Il avait fallu monter un plan de bataille en express pour convaincre Cristián de rouvrir l’antenne de Señal 3 et tout le monde avait joué son rôle. Joint au téléphone, l’avocat avait dit oui à tout : sa présence à l’oraison funèbre d’Enrique, les familles de victimes qu’il y rencontrerait autour du rédacteur, la plainte collective qu’il déposerait en leur nom. Esteban avait même une idée dont il parlerait ce soir — rendez-vous chez lui à huit heures.

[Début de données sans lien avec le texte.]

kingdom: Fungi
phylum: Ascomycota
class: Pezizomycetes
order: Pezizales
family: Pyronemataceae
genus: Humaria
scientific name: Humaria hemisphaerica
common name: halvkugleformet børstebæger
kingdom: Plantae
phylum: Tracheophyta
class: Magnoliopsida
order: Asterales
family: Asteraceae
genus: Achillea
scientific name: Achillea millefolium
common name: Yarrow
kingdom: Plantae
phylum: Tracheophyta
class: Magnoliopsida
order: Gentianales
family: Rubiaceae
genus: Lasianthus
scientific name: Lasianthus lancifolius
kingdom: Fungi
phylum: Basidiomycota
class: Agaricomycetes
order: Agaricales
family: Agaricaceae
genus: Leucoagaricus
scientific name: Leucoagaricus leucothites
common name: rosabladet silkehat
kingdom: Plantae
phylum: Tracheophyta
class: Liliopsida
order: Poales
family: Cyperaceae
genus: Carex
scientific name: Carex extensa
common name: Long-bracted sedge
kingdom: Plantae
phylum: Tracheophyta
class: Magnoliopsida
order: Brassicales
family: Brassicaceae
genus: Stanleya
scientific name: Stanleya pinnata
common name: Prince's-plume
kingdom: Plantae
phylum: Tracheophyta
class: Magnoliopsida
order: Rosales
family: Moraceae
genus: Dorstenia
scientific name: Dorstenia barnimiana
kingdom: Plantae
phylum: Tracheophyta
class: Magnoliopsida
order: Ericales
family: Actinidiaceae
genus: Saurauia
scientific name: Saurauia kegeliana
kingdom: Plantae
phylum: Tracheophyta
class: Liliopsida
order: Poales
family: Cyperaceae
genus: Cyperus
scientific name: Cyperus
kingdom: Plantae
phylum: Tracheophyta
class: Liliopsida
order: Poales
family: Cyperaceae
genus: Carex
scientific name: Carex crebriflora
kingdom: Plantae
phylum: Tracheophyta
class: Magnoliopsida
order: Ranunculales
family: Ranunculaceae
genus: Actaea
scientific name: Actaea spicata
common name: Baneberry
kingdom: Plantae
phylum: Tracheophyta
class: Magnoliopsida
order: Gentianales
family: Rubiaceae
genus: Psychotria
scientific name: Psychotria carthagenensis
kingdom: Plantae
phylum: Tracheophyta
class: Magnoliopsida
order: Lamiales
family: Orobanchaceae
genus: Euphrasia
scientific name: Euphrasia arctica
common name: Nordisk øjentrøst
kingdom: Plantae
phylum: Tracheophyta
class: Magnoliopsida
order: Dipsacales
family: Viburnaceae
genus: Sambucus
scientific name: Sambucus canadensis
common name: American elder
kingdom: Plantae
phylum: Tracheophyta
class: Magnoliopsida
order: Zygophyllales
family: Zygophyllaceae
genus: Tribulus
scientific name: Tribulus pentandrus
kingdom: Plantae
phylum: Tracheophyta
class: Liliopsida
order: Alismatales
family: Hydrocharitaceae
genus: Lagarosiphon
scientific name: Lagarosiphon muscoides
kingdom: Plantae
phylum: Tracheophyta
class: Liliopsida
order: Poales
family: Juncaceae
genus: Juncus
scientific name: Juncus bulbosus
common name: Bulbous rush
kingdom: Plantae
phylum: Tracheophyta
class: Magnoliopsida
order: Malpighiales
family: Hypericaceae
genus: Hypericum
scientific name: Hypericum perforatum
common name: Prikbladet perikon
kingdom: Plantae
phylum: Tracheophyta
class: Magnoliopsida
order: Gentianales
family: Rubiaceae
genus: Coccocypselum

Gabriela grimpa l’escalier de service quatre à quatre, chargée d’électricité. Son corps réclamait du sommeil mais après les événements survenus ces dernières vingt-quatre heures, il n’était plus question de dormir. Encore une heure à tuer avant de rejoindre Esteban à Lastarria ; Stefano accaparé par la projection du soir, elle retrouva sa chambre, mit le ventilateur en branle pour brasser l’air du réduit, troqua son jean contre une jupe courte et un chemisier qu’elle trouvait classe, se maquilla légèrement pour souligner le noir de ses yeux. Puis elle brancha sa caméra sur l’ordinateur de son bureau et transféra les rushes des images tournées depuis la veille.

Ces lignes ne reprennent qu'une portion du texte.